Extract provided:
::::::
Why is Iran getting involved in the Sudanese conflict?

The Sudanese army’s leader, Abdel Fattah al-Burhan, seeking Iran’s assistance raises fears of turning the Sudanese army’s allegiance towards a militia group similar to the “Popular Mobilization Forces” in Iraq, which operates internally and externally under Iran’s command, a source of funding and military support.

Arij El-Haj, a researcher in international relations and national security, stated in a report published by the Washington Institute that after a video surfaced showing elements of the Rapid Support Forces carrying debris from an Iranian-made drone, concerns arose about the return of the former Sudanese regime in its entirety to the Sudanese arena, along with its past allies who contributed to Sudan’s international isolation and inclusion on international sanctions lists for three decades.
::::::
Data extract:

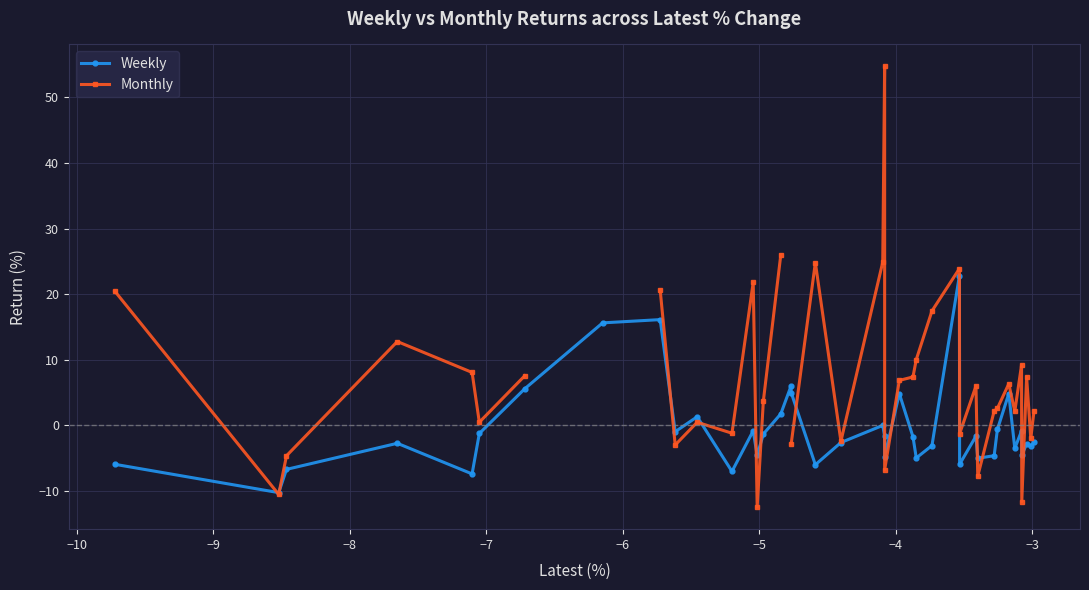

What is the value of the Weekly point at the 38th from the left?

-2.8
::::::
Brief A:
Summarize the text on Iran and the Sudanese conflict in two sentences.
Brief B:
Rewrite the paragraph of the text on Iran and the Sudanese conflict that begins "Arij El-Haj, a researcher" in a shorter form, keeping its main facts.
Brief C:
From the text on Iran and the Sudanese conflict, extract the part that opens with the words containing "Why is Iran" and closes with "for three decades.".

Your response A:
Abdel Fattah al-Burhan, leader of the Sudanese army, has sought Iran's assistance, which raises fears that the army's allegiance could turn toward a militia like Iraq's "Popular Mobilization Forces," which operates under Iran's command. According to researcher Arij El-Haj, a video showing Rapid Support Forces elements carrying debris from an Iranian-made drone raised concerns that the former Sudanese regime and its past allies could return, the same allies who contributed to three decades of Sudan's international isolation and sanctions.

Your response B:
In a Washington Institute report, international relations and national security researcher Arij El-Haj said that a video of Rapid Support Forces elements carrying debris from an Iranian-made drone raised concerns that the former Sudanese regime would fully return, along with the past allies who helped keep Sudan internationally isolated and on sanctions lists for three decades.

Your response C:
Why is Iran getting involved in the Sudanese conflict?

The Sudanese army’s leader, Abdel Fattah al-Burhan, seeking Iran’s assistance raises fears of turning the Sudanese army’s allegiance towards a militia group similar to the “Popular Mobilization Forces” in Iraq, which operates internally and externally under Iran’s command, a source of funding and military support.

Arij El-Haj, a researcher in international relations and national security, stated in a report published by the Washington Institute that after a video surfaced showing elements of the Rapid Support Forces carrying debris from an Iranian-made drone, concerns arose about the return of the former Sudanese regime in its entirety to the Sudanese arena, along with its past allies who contributed to Sudan’s international isolation and inclusion on international sanctions lists for three decades.